Les alertes traitées au cas par cas
Des moyens techniques et humains supplémentaires doivent permettre de faire face à cette campagne massive de vaccination contre le Covid-19, annonce l'ANSM. Un module d'intelligence artificielle sera notamment mis à la disposition des centres pour faciliter la classification des déclarations qui devraient leur parvenir. Ces déclarations seront ensuite investiguées par les professionnels de ces centres, indépendants des laboratoires pharmaceutiques. "S'il est marqué sur la notice qu'il peut y avoir une réaction cutanée, une plaque rouge au lieu d'injection, il ne faut pas le déclarer à moins qu'elle soit anormalement étendue ou qu'elle se complique d'une nécrose par exemple", insiste Annie-Pierre Jonville-Bera, qui craint un engorgement inutile du système.
"Il faut bien faire les choses, pour chaque cas qui remontera. Il ne faudra ni mettre en cause le vaccin à tort, ni passer à côté d'un signal."
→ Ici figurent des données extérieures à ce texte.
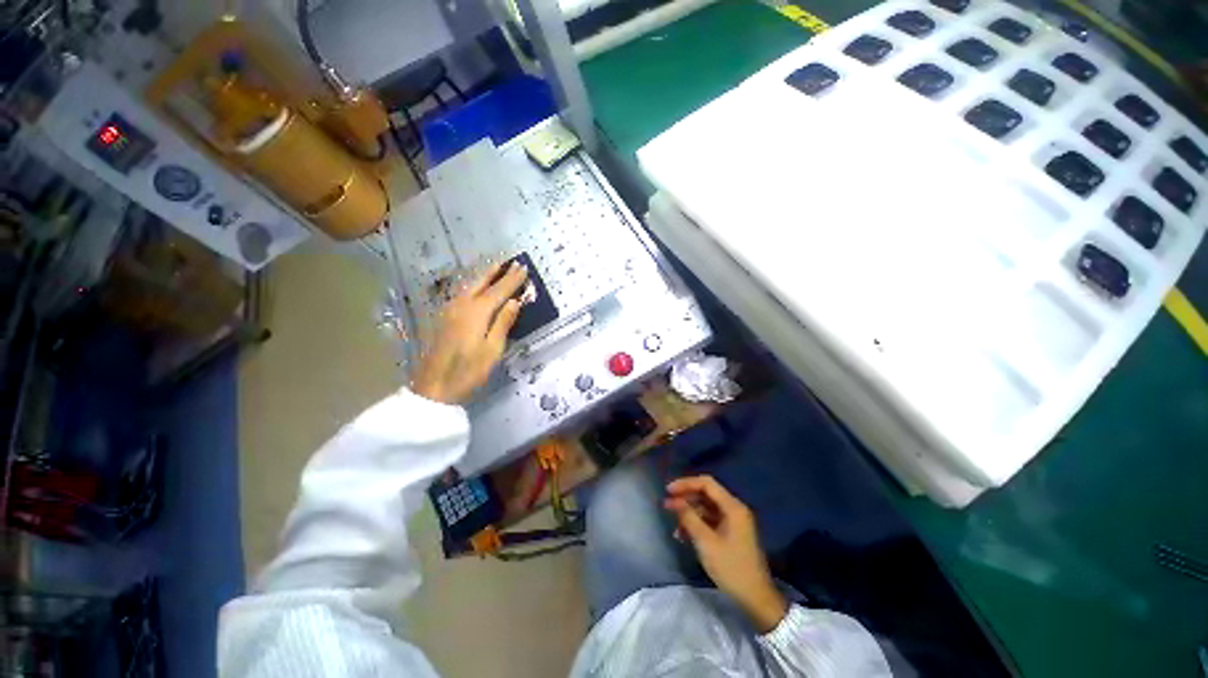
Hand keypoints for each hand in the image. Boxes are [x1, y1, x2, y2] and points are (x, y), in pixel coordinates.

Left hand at [411, 262, 528, 404]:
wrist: (433, 386)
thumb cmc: (468, 371)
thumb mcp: (493, 350)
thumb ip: (503, 323)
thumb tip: (514, 301)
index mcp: (477, 312)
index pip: (499, 290)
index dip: (512, 279)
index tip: (524, 267)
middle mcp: (461, 305)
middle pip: (481, 282)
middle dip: (497, 271)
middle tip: (510, 261)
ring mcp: (449, 310)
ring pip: (468, 286)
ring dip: (483, 276)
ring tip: (495, 267)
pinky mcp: (442, 318)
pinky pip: (460, 293)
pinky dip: (472, 285)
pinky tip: (475, 287)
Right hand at [664, 475, 786, 632]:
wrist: (756, 599)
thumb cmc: (731, 568)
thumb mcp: (706, 543)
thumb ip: (689, 518)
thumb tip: (674, 501)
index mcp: (733, 507)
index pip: (706, 483)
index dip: (686, 483)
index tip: (668, 491)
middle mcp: (734, 509)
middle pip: (706, 494)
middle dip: (686, 499)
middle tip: (667, 506)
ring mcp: (734, 522)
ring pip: (706, 508)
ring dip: (689, 514)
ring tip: (675, 527)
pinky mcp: (731, 534)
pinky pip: (710, 521)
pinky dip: (697, 525)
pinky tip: (684, 536)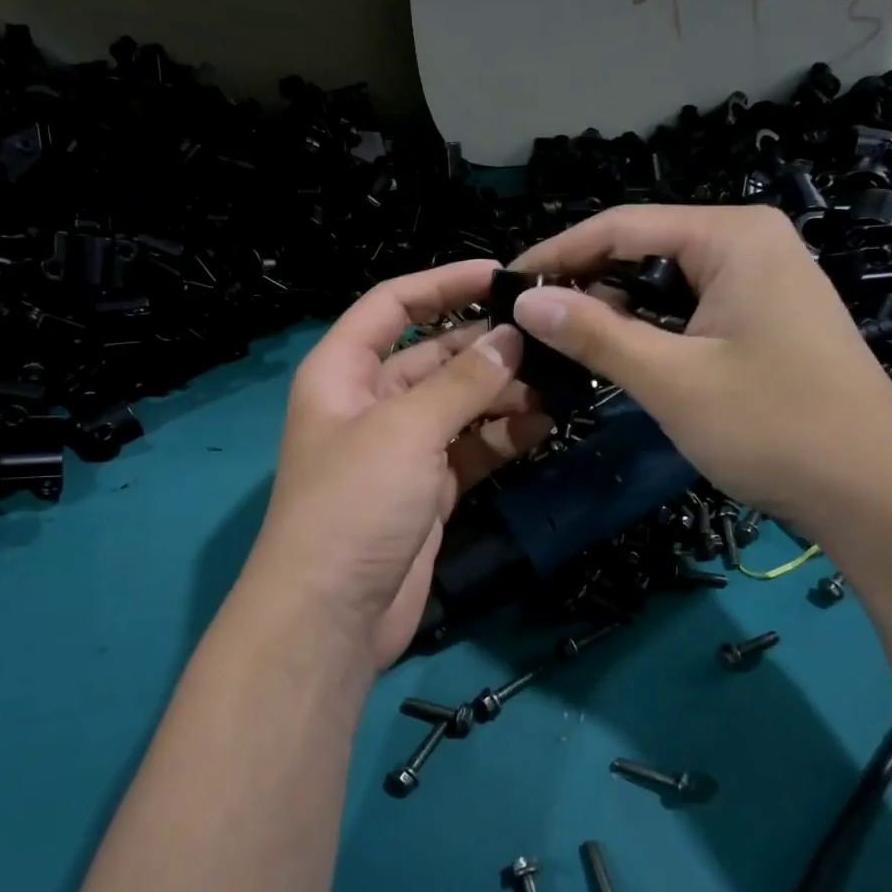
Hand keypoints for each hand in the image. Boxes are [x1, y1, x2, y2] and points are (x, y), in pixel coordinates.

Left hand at [244, 260, 551, 668]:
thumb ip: (462, 381)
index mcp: (343, 372)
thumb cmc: (354, 504)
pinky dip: (505, 436)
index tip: (501, 275)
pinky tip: (546, 424)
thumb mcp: (406, 430)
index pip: (392, 305)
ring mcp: (402, 449)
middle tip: (549, 338)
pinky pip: (472, 448)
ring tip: (560, 382)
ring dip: (504, 392)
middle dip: (487, 346)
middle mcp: (370, 403)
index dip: (442, 283)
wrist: (331, 616)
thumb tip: (511, 338)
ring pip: (460, 403)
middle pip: (434, 355)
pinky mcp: (429, 490)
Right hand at [509, 205, 891, 541]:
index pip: (620, 226)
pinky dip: (651, 330)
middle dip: (585, 285)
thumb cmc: (774, 426)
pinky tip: (620, 356)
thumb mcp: (671, 379)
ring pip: (664, 283)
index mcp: (732, 235)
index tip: (504, 285)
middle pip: (642, 250)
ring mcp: (763, 280)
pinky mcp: (766, 318)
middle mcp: (749, 242)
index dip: (557, 254)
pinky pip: (691, 309)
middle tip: (528, 324)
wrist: (876, 493)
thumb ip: (594, 333)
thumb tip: (524, 300)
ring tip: (562, 343)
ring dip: (615, 311)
Annie-Pierre Jonville-Bera, présidente du Réseau français des centres régionaux de pharmacovigilanceà franceinfo
Côté pharmaco-épidémiologie, la remontée centralisée d'informations et de signaux doit permettre de lancer des études approfondies en un temps record, espère Rosemary Dray-Spira. "On compte sur cette remontée accélérée (...). Notre objectif, c'est d'être très réactifs, de ne pas mettre six mois à répondre, explique-t-elle. Analyser les données de millions de personnes, c'est quelque chose qu'on sait faire. Là, l'enjeu, c'est qu'on est dans un degré très élevé d'incertitude et de non-connaissance, comme tous les autres acteurs. On va devoir partir dans beaucoup de directions différentes en même temps."
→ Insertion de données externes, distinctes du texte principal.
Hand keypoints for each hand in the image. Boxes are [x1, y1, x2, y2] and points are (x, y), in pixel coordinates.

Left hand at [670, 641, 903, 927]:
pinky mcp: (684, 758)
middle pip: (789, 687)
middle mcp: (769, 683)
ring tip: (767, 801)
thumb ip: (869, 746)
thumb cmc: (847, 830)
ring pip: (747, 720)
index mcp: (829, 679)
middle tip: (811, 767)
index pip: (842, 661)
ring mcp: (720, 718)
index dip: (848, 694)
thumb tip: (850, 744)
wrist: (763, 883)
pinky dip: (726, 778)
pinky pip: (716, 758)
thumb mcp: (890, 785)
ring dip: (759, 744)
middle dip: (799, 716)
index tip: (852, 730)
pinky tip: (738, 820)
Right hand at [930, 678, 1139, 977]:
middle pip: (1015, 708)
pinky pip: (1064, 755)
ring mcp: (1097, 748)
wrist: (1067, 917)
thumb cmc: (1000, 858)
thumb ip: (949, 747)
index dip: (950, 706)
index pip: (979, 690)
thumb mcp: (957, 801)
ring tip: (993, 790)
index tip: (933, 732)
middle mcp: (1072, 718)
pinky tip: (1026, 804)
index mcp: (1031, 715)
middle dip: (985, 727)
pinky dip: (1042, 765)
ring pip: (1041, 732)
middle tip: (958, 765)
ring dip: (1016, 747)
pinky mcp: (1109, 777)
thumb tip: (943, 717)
"Si un signal de sécurité est validé, des mesures adaptées à la nature du risque seront mises en place, précise l'ANSM sur son site. Ces mesures auront pour objectifs de prévenir ou réduire la probabilité de survenue du risque chez les personnes vaccinées." Au Royaume-Uni, la détection de deux cas de réaction allergique importante au vaccin de Pfizer-BioNTech a conduit l'agence britannique du médicament à déconseiller de vacciner "toute personne ayant un historique de réaction allergique importante à des vaccins, des médicaments ou de la nourriture". Reste que, si ces réactions peuvent être liées à la spécificité du vaccin germano-américain (qui utilise la technique ARN), ce type d'effets n'en demeure pas moins assez fréquent et commun à tous les médicaments.
La réactogénicité des vaccins – c’est-à-dire la capacité du vaccin à produire des réactions indésirables classiques telles que des réactions inflammatoires (rougeur, fièvre...) – fera l'objet d'une vigilance accrue, assurent les autorités de santé. Les essais cliniques laissent penser qu'elle est principalement bénigne et éphémère, mais les données "en vie réelle" pourraient faire changer la donne. Ce qui est parfaitement normal, souligne Bernard Bégaud : "On ne sait pas ce qui peut se passer, s'il y aura des effets secondaires et quels seront-ils. Et c'est normal. La pharmacovigilance est un système ouvert qui a l'habitude de la surprise, qui sait la traiter et qui n'est pas enfermé dans un rôle réglementaire", explique-t-il. "On va avoir quelques millions de personnes qui vont être vaccinées dans les premières phases. Ce n'est pas gigantesque par rapport à ce que surveille d'habitude la pharmacovigilance", tient à rappeler le pharmacologue.